**Collected data**
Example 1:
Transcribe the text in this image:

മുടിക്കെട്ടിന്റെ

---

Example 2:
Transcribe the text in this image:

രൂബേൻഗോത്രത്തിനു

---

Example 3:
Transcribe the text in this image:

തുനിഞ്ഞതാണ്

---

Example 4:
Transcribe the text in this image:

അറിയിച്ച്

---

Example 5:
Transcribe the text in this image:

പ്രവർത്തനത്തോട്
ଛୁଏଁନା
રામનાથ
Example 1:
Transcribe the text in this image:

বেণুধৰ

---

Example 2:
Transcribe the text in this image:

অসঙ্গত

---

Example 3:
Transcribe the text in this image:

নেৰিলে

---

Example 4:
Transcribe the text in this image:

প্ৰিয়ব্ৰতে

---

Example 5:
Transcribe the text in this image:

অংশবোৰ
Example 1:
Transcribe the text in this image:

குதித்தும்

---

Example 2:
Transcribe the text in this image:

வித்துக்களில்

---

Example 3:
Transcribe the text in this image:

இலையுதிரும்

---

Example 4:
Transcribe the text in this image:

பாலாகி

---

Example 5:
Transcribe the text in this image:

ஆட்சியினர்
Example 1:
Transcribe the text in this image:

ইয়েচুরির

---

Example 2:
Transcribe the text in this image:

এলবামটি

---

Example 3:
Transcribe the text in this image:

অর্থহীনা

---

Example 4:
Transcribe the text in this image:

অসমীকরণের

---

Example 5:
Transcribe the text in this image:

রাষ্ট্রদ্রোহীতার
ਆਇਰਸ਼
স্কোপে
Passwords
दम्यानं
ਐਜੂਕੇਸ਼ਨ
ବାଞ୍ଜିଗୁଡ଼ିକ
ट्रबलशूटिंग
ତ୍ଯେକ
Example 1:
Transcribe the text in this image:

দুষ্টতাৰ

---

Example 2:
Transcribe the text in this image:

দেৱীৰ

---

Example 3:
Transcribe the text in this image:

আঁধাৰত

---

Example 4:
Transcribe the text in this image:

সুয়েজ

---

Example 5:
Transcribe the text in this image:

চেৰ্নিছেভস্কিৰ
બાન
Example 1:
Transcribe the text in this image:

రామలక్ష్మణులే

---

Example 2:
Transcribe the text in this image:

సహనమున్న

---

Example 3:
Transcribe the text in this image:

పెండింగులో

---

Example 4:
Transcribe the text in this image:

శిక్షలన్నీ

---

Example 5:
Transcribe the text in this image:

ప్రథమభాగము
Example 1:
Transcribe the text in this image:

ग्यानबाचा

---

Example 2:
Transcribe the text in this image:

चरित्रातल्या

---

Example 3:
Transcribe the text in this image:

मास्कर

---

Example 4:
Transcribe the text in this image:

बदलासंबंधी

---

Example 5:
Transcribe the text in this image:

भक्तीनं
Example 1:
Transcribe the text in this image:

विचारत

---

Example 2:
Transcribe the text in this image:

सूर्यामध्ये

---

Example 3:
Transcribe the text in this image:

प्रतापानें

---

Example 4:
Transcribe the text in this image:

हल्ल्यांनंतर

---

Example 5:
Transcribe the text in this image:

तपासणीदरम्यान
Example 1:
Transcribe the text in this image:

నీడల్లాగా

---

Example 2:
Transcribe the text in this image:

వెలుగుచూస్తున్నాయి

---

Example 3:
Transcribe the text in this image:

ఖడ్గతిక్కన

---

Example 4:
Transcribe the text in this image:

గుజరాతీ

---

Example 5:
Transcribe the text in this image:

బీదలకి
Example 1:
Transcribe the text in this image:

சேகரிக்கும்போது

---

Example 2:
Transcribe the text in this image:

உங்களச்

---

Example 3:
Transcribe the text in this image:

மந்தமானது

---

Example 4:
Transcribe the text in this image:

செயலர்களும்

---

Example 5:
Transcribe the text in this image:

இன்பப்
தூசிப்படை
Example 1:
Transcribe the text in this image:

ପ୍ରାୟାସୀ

**WHAT YOU ARE ASKED TO DO**
Please copy the data in full, character for character.

**RESPONSE TO THE EXERCISE**
Example 1:
Transcribe the text in this image:

മുടിക്കെട്ടിന്റെ

---

Example 2:
Transcribe the text in this image:

രൂബേൻഗോത്രത്തിനു

---

Example 3:
Transcribe the text in this image:

തുനിഞ്ഞതാണ്

---

Example 4:
Transcribe the text in this image:

അറിയിച്ച്

---

Example 5:
Transcribe the text in this image:

പ്രവർത്തനത്തോട്
ଛୁଏଁନା
રામનાથ
Example 1:
Transcribe the text in this image:

বেণুধৰ

---

Example 2:
Transcribe the text in this image:

অসঙ্গত

---

Example 3:
Transcribe the text in this image:

নেৰিলে

---

Example 4:
Transcribe the text in this image:

প্ৰিয়ব্ৰতে

---

Example 5:
Transcribe the text in this image:

অংশবোৰ
Example 1:
Transcribe the text in this image:

குதித்தும்

---

Example 2:
Transcribe the text in this image:

வித்துக்களில்

---

Example 3:
Transcribe the text in this image:

இலையுதிரும்

---

Example 4:
Transcribe the text in this image:

பாலாகி

---

Example 5:
Transcribe the text in this image:

ஆட்சியினர்
Example 1:
Transcribe the text in this image:

ইয়েচুরির

---

Example 2:
Transcribe the text in this image:

এলবামটি

---

Example 3:
Transcribe the text in this image:

অর্থহীনা

---

Example 4:
Transcribe the text in this image:

অসমীকরণের

---

Example 5:
Transcribe the text in this image:

রাষ্ট্রদ্রোহীতার
ਆਇਰਸ਼
স্কোপে
Passwords
दम्यानं
ਐਜੂਕੇਸ਼ਨ
ବାଞ୍ଜିଗୁଡ଼ିକ
ट्रबलशूटिंग
ତ୍ଯେକ
Example 1:
Transcribe the text in this image:

দুষ্টতাৰ

---

Example 2:
Transcribe the text in this image:

দেৱীৰ

---

Example 3:
Transcribe the text in this image:

আঁধাৰত

---

Example 4:
Transcribe the text in this image:

সুয়েজ

---

Example 5:
Transcribe the text in this image:

চেৰ্নিছেভস্কিৰ
બાન
Example 1:
Transcribe the text in this image:

రామలక్ష్మణులే

---

Example 2:
Transcribe the text in this image:

సహనమున్న

---

Example 3:
Transcribe the text in this image:

పెండింగులో

---

Example 4:
Transcribe the text in this image:

శిక్షలన్నీ

---

Example 5:
Transcribe the text in this image:

ప్రథమభాగము
Example 1:
Transcribe the text in this image:

ग्यानबाचा

---

Example 2:
Transcribe the text in this image:

चरित्रातल्या

---

Example 3:
Transcribe the text in this image:

मास्कर

---

Example 4:
Transcribe the text in this image:

बदलासंबंधी

---

Example 5:
Transcribe the text in this image:

भक्तीनं
Example 1:
Transcribe the text in this image:

विचारत

---

Example 2:
Transcribe the text in this image:

सूर्यामध्ये

---

Example 3:
Transcribe the text in this image:

प्रतापानें

---

Example 4:
Transcribe the text in this image:

हल्ल्यांनंतर

---

Example 5:
Transcribe the text in this image:

तपासणीदरम्यान
Example 1:
Transcribe the text in this image:

నీడల్లాగా

---

Example 2:
Transcribe the text in this image:

వెలుగుచూస్తున్నాయి

---

Example 3:
Transcribe the text in this image:

ఖడ్గతిక్కన

---

Example 4:
Transcribe the text in this image:

గుజరాతీ

---

Example 5:
Transcribe the text in this image:

బీదలకి
Example 1:
Transcribe the text in this image:

சேகரிக்கும்போது

---

Example 2:
Transcribe the text in this image:

உங்களச்

---

Example 3:
Transcribe the text in this image:

மந்தமானது

---

Example 4:
Transcribe the text in this image:

செயலர்களும்

---

Example 5:
Transcribe the text in this image:

இன்பப்
தூசிப்படை
Example 1:
Transcribe the text in this image:

ପ୍ରାୟାସୀ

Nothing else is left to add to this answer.